Step 2 — Describe the table (the object)

An object answers "what table do I want, and what are its columns?"

Table:
Connection: adv-advworks
SourceTable: customers.csv
DataPlatformObjectname: customers
KeepHistory: true
Columns:
- SourceColumn: CustomerID
SourceDataType: int
IsPrimaryKey: true
- SourceColumn: FirstName
SourceDataType: varchar(255)
- SourceColumn: LastName
SourceDataType: varchar(255)
- SourceColumn: EmailAddress
SourceDataType: varchar(500)

Reading it:

  • Connection: adv-advworks — links this table to the connection above, inheriting all its parsing settings. This is the reuse from Lesson 5 in action.
  • SourceTable: customers.csv — what to read from the source. (For file sources it's the file/folder name; for database sources it would be the table name. The field is named SourceTable for historical reasons.)
  • DataPlatformObjectname: customers — what the table is called inside your platform.
  • KeepHistory: true — track how rows change over time. This needs a primary key…
  • IsPrimaryKey: true on CustomerID — …which this provides. It's how history knows whether an incoming row is new, updated, or unchanged.

What this produces

From those two files, a deploy creates — empty (schema-on-write, Lesson 3):

  • a Bronze landing table for the raw customers.csv rows,
  • a Bronze history table (because KeepHistory: true + a primary key),
  • a Silver customers table with cleaned, typed columns.

You wrote what; the framework produced the medallion how. No CREATE TABLE, no Spark, no history logic written by hand.

The fast path

In a real project you rarely start from a blank file. Ask the add-source skill in Claude Code — "add a source from Azure SQL", "connect to this blob storage" — and it checks whether a built-in loader already fits before scaffolding the connection and object YAML for you. Full field references: Connection config and Object config.

Check your understanding

You set KeepHistory: true but no column has IsPrimaryKey: true. What's wrong?

History can't work without a key. To record whether an incoming row is new, updated, or unchanged, EasyFabric has to match it against existing rows — and that match needs a primary key. Keeping history requires at least one primary-key column.

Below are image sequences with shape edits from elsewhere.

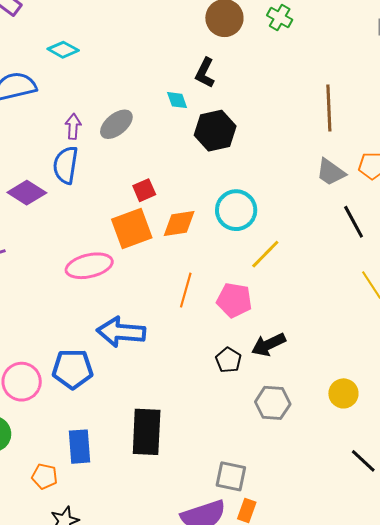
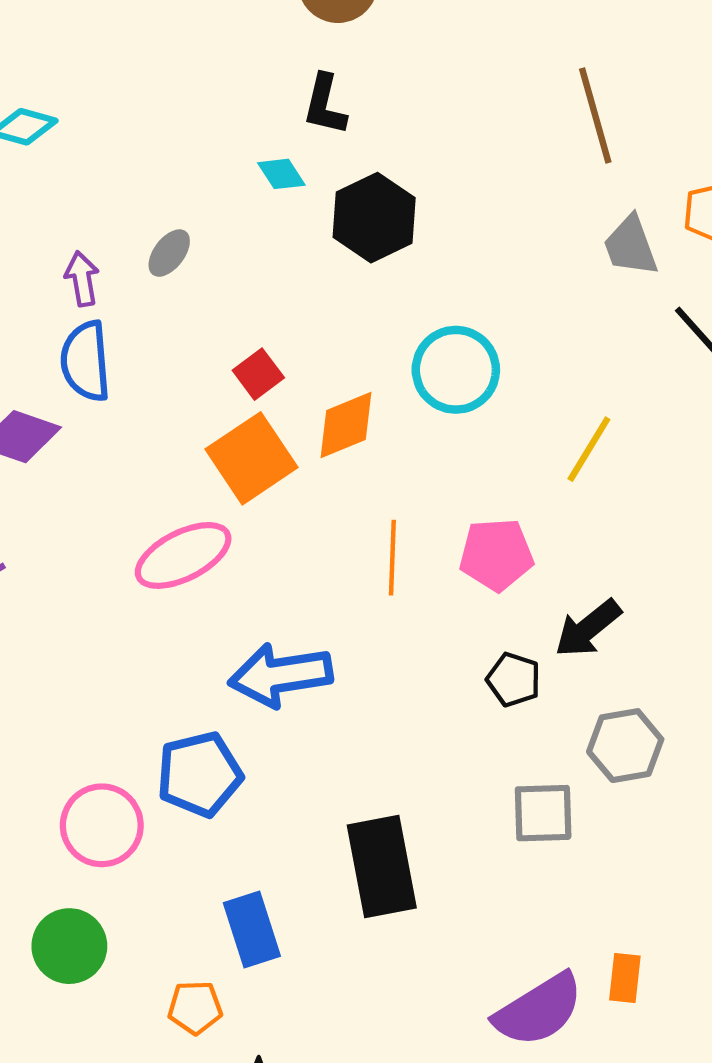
gray ellipse: (116, 124) -> (169, 253), size x0.7
gray trapezoid: (331, 172) -> (631, 246), turned 48
yellow line: (265, 254) -> (589, 449), moved
gray square: (231, 476) -> (543, 813), moved

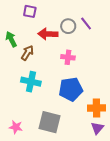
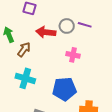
purple line: (86, 24) -> (85, 25), turned -40
pink cross: (68, 57) -> (73, 55), moved

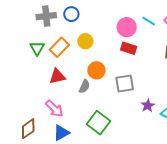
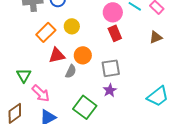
green triangle: (37, 48) -> (24, 75), moved
red rectangle: (129, 48) -> (115, 33), turned 49
red triangle: (57, 76) -> (57, 55), moved
purple star: (148, 106) -> (110, 90), moved

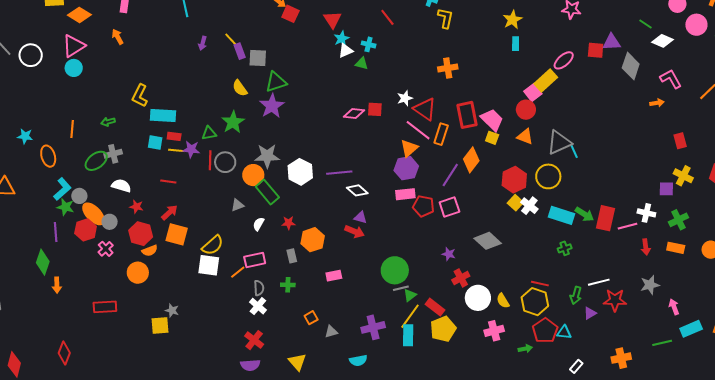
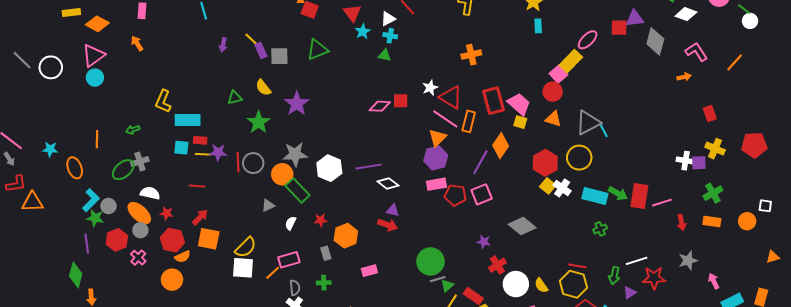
white triangle: (346, 51) -> (388, 19), moved
green triangle: (276, 82) -> (317, 50), moved
green triangle: (209, 133) -> (235, 98), moved
white cross: (646, 213) -> (686, 161), moved
orange ellipse: (93, 214) -> (139, 213), moved

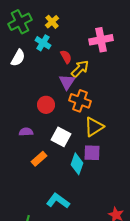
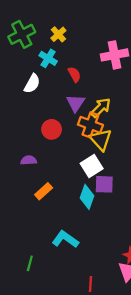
white semicircle: (18, 58) -> (32, 84), moved
yellow arrow: (80, 69) -> (101, 108), moved
yellow triangle: (94, 127) -> (101, 140), moved, turned -40
white square: (61, 137) -> (92, 166), moved, turned 30

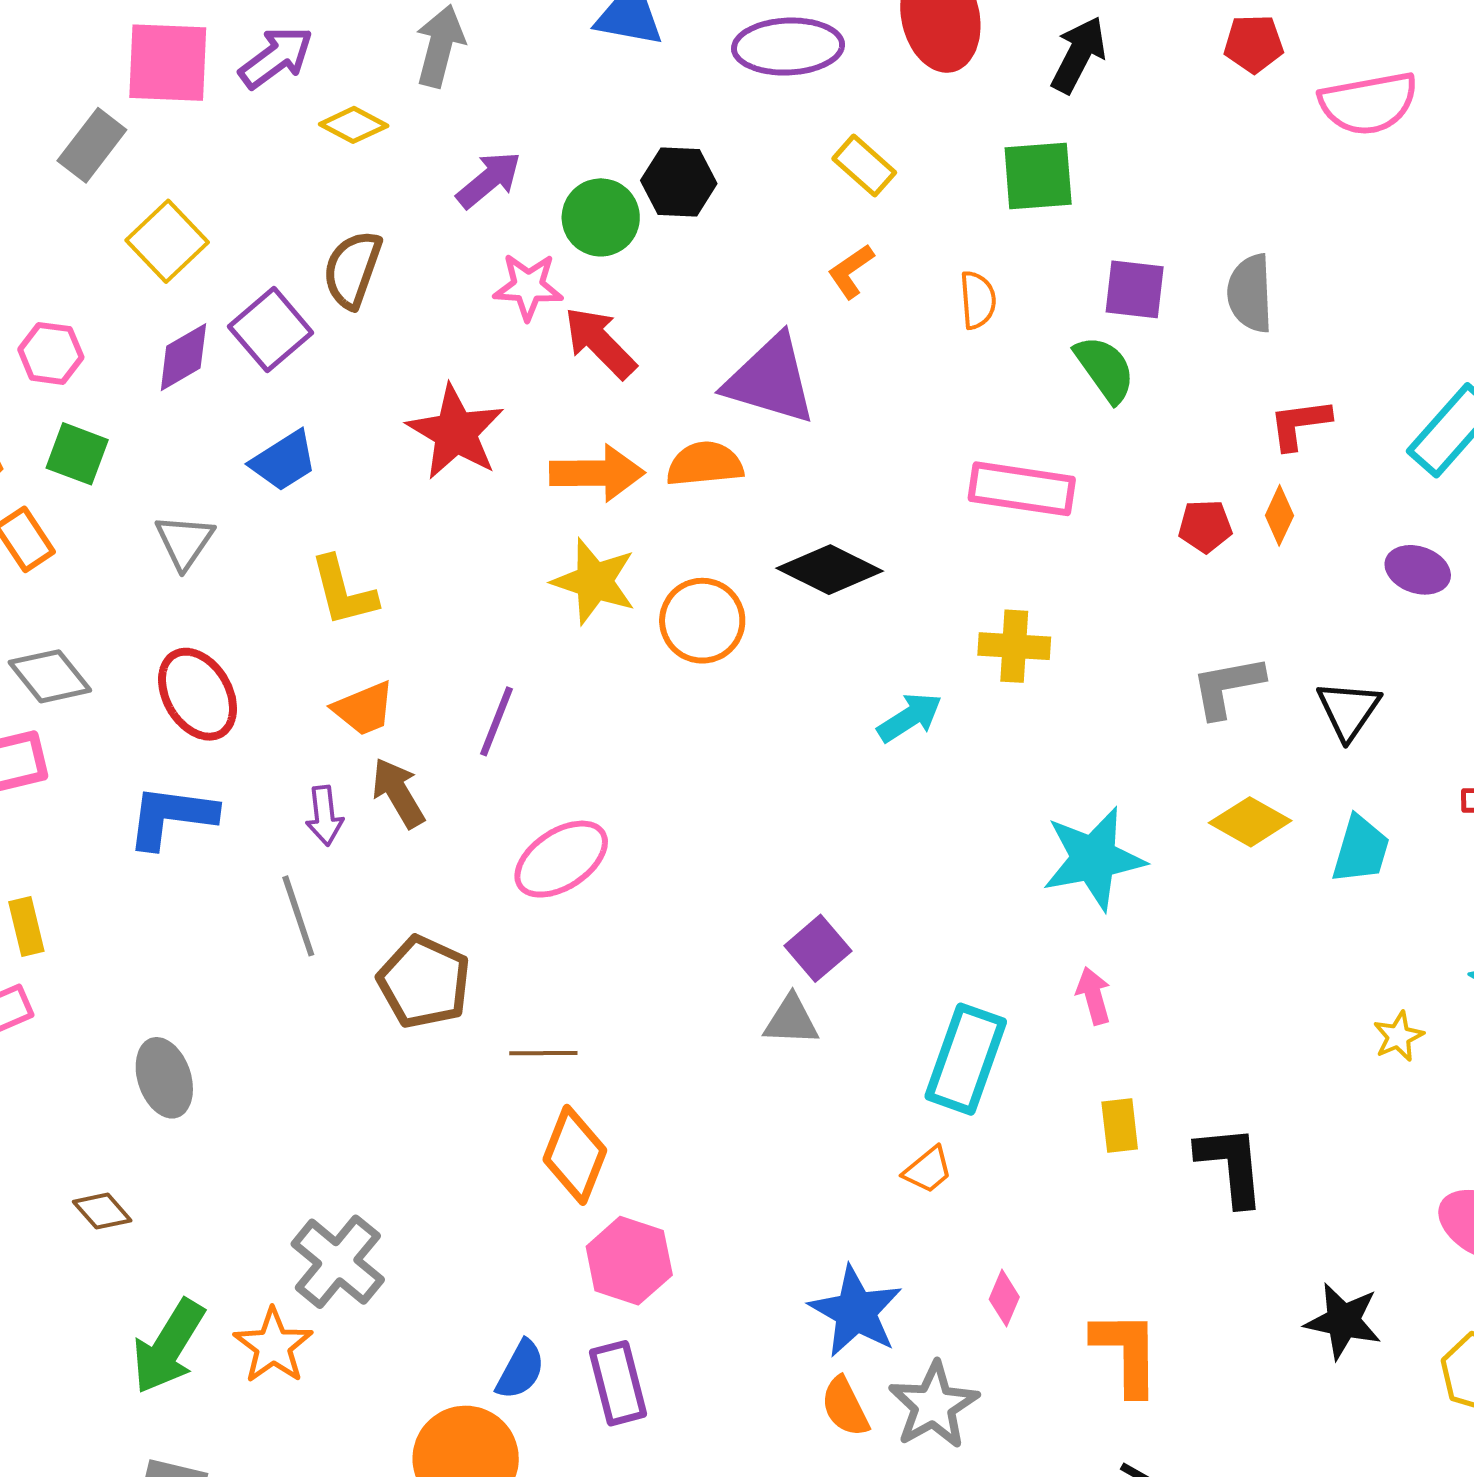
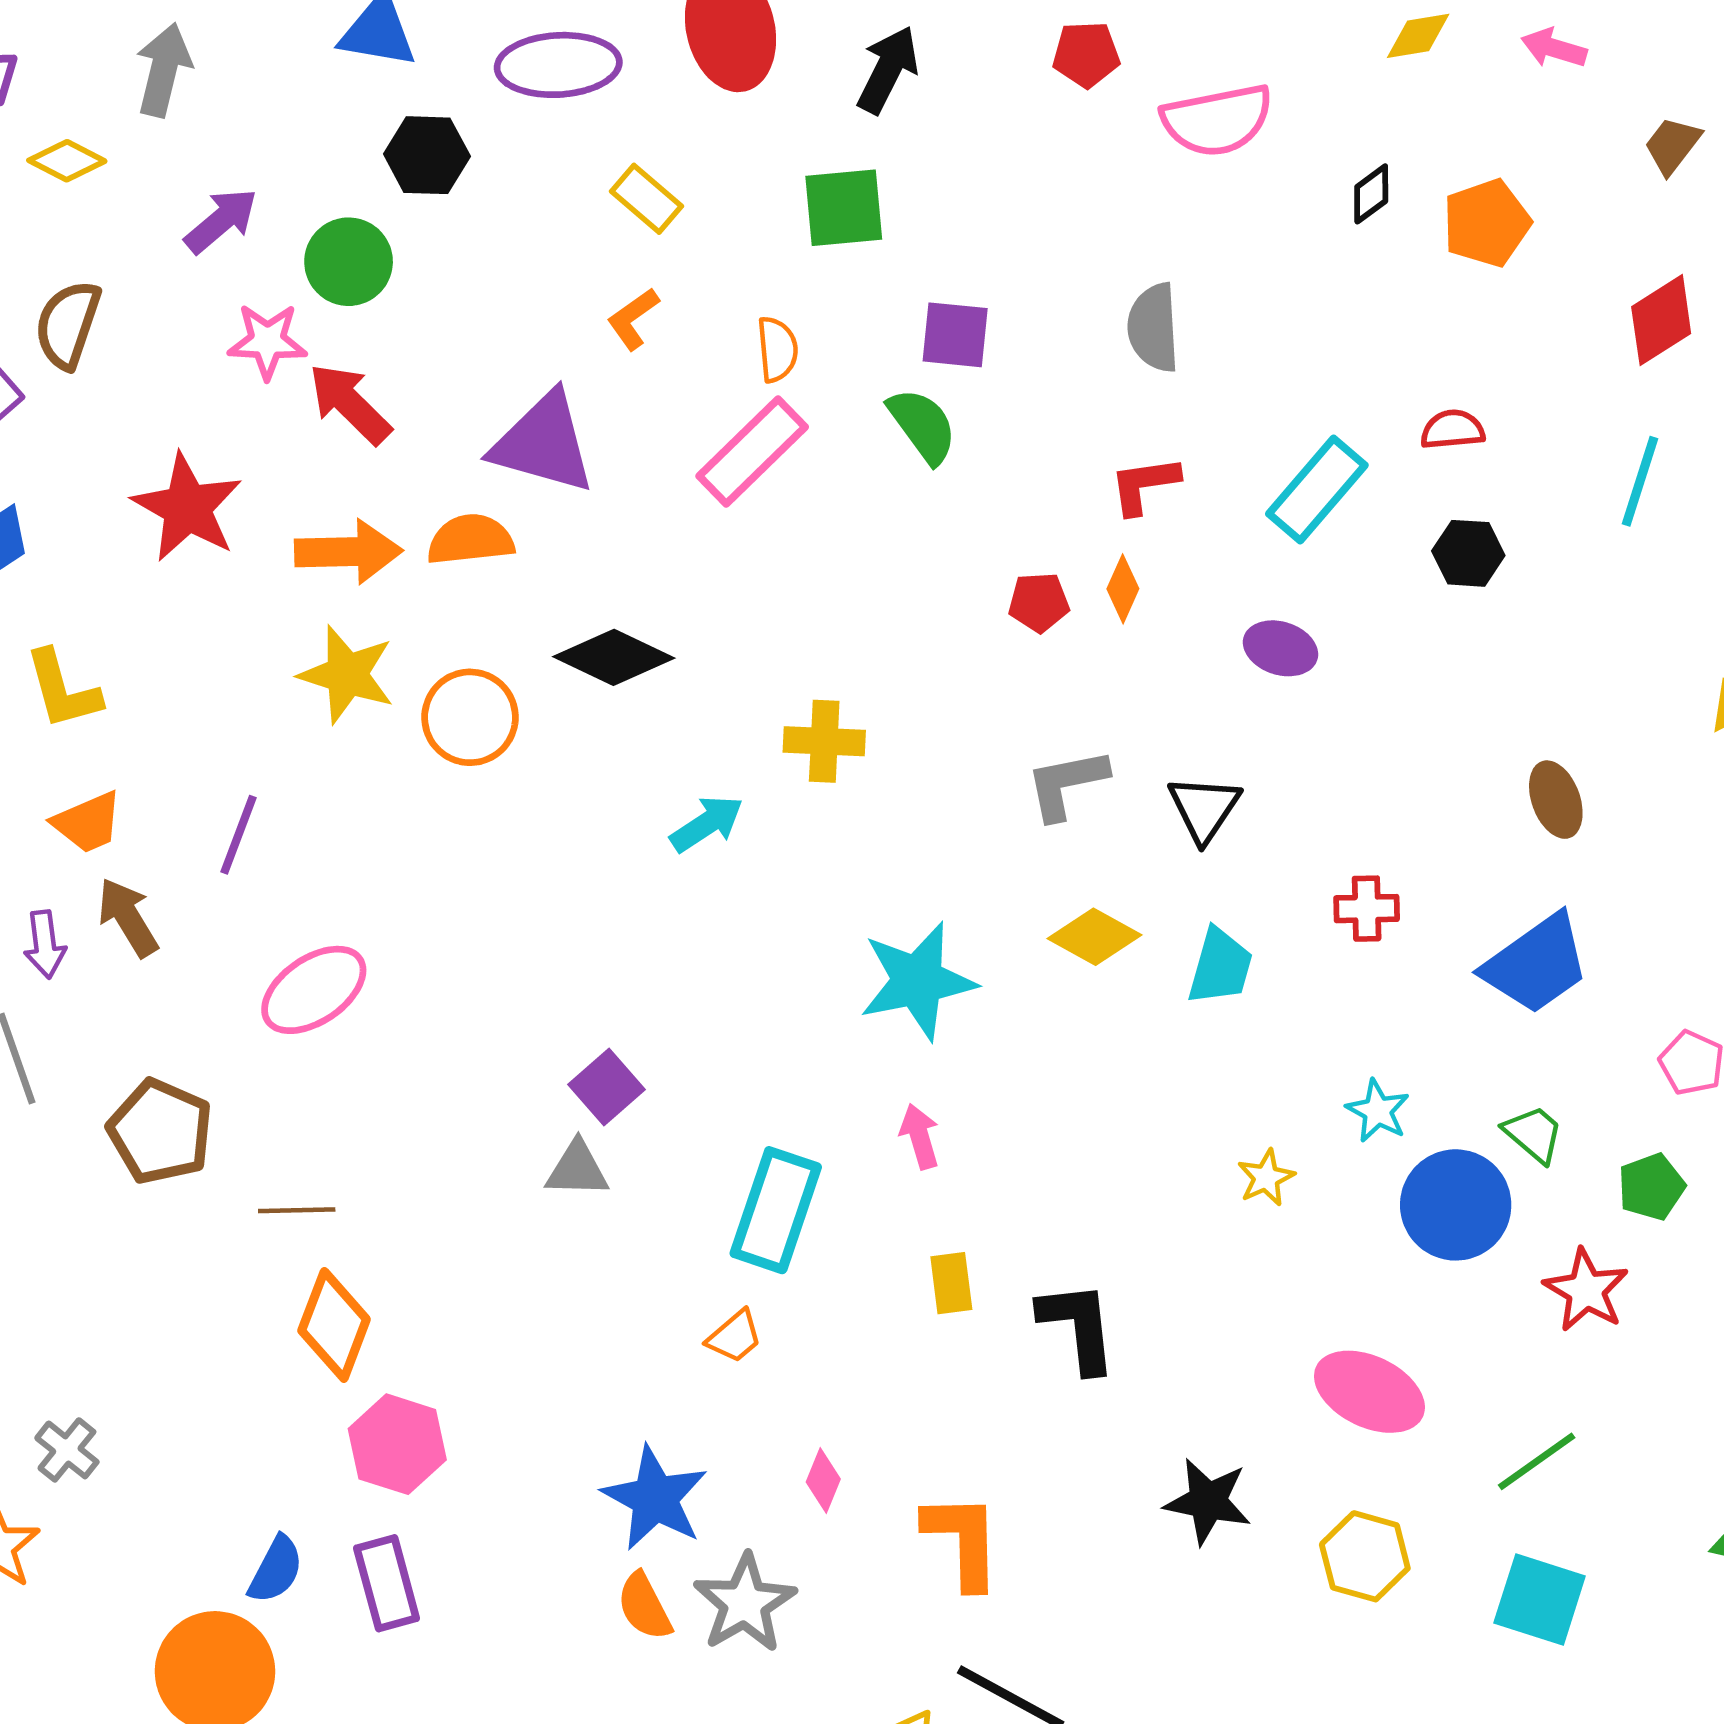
black hexagon: (679, 182) -> (427, 155), moved
gray semicircle: (1250, 293) -> (1153, 328), moved
pink rectangle: (1022, 489) -> (752, 452), moved, turned -52
gray cross: (338, 1262) -> (67, 1450), size x0.6

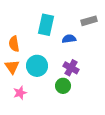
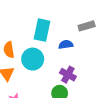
cyan circle: (37, 66) -> (33, 59), moved

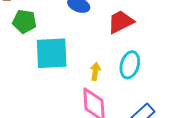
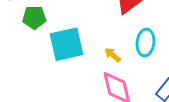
yellow arrow: (95, 71) -> (113, 55), turned -48

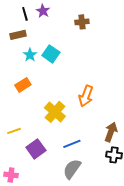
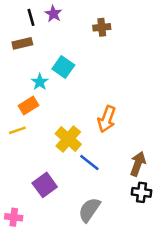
cyan star: (30, 55) -> (40, 82), moved
yellow line: (14, 131) -> (17, 130), moved
blue line: (72, 144) -> (89, 163), moved, turned 60

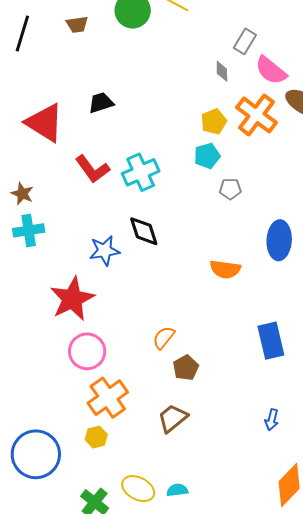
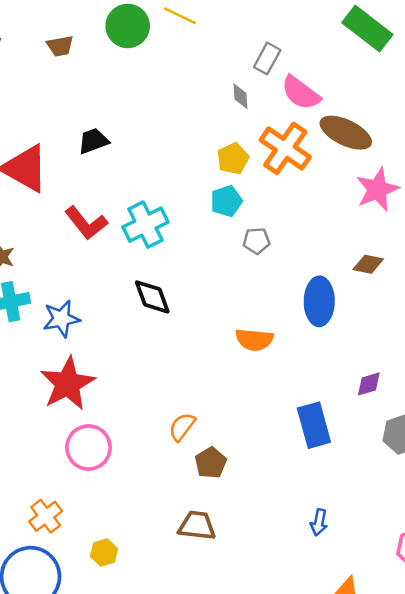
blue star: (104, 251) -> (61, 319), moved
orange cross: (108, 398) -> (46, 516), moved, size x0.7
brown trapezoid: (173, 418) -> (197, 526), turned 48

You have ten CSV tables from the same AdvWorks export. Where do you put the delimiter and date format — in each object, or the connection? Why?

In the connection. Parsing settings describe the source, and all ten tables share it, so you set them once on adv-advworks and every object inherits them. Putting them on each object would be ten copies to keep in sync — the exact drift the connection/object split is designed to avoid.

Right after deploying this, does customers contain the CSV's rows?

No — deploy created the empty shapes. The rows arrive in the next step, loading, which is Lesson 7.

Recap

  • Adding a table is two files: a connection (how to reach + parse the source, shared) and an object (one table's columns, per-table).
  • KeepHistory needs a primary key; that key is how history classifies each incoming row.
  • The result is Bronze + history + Silver tables — generated, empty, ready to load.